§ Exercise brief:
Render everything from the line containing "Across all data" down through the line containing "What is the greatest value displayed?" as a JSON list of strings, one string per line, with both of those lines included and blank lines omitted.

§ Supplied material:
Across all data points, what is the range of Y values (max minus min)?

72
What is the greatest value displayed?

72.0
---
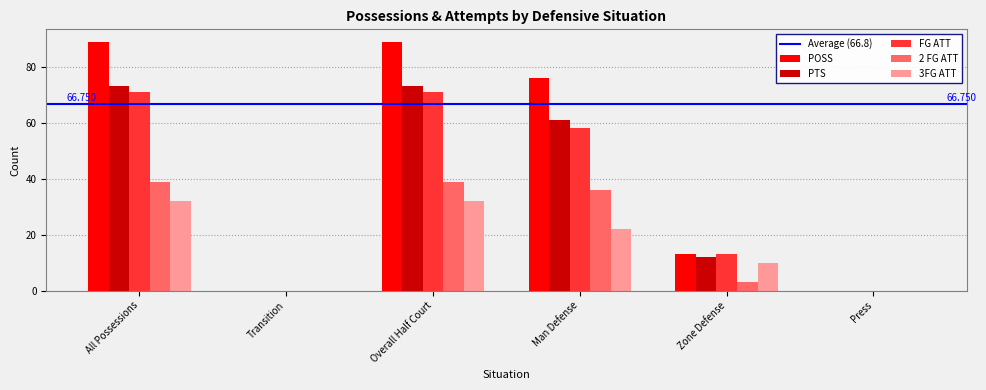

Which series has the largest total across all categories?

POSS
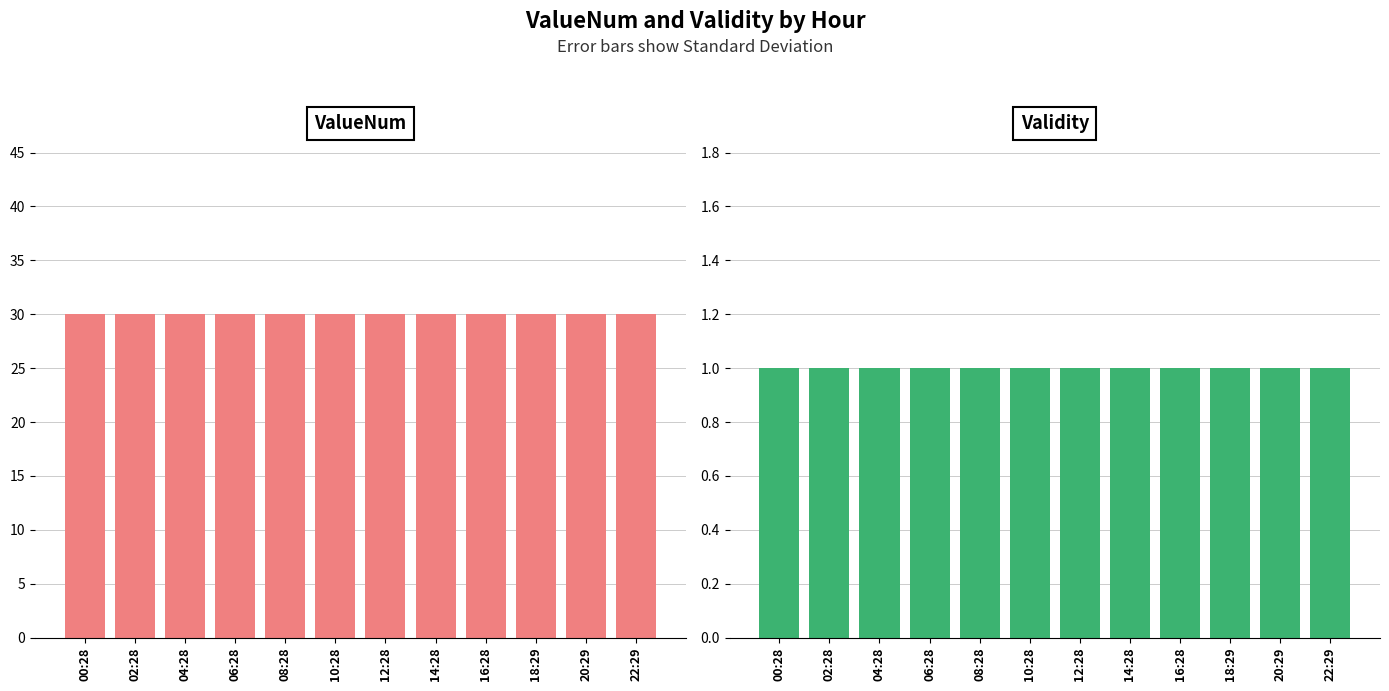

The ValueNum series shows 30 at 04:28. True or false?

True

§ Response area:
[
  "Across all data points, what is the range of Y values (max minus min)?",
  "72",
  "What is the greatest value displayed?"
]